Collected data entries

##############################

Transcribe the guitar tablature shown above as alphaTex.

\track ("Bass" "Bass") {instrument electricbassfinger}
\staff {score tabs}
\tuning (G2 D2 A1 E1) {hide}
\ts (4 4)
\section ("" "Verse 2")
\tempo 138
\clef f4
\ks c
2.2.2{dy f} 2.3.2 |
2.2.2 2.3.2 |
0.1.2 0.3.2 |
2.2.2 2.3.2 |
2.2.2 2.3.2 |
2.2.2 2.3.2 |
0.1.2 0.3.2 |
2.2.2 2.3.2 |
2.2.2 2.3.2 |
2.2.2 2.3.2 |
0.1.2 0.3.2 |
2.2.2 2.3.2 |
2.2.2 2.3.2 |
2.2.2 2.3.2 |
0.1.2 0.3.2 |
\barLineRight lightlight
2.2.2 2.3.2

##############################

Reproduce every row above word for word, without changing or leaving out anything.

- _ANSWER TO THIS EXERCISE_:
Transcribe the guitar tablature shown above as alphaTex.

\track ("Bass" "Bass") {instrument electricbassfinger}
\staff {score tabs}
\tuning (G2 D2 A1 E1) {hide}
\ts (4 4)
\section ("" "Verse 2")
\tempo 138
\clef f4
\ks c
2.2.2{dy f} 2.3.2 |
2.2.2 2.3.2 |
0.1.2 0.3.2 |
2.2.2 2.3.2 |
2.2.2 2.3.2 |
2.2.2 2.3.2 |
0.1.2 0.3.2 |
2.2.2 2.3.2 |
2.2.2 2.3.2 |
2.2.2 2.3.2 |
0.1.2 0.3.2 |
2.2.2 2.3.2 |
2.2.2 2.3.2 |
2.2.2 2.3.2 |
0.1.2 0.3.2 |
\barLineRight lightlight
2.2.2 2.3.2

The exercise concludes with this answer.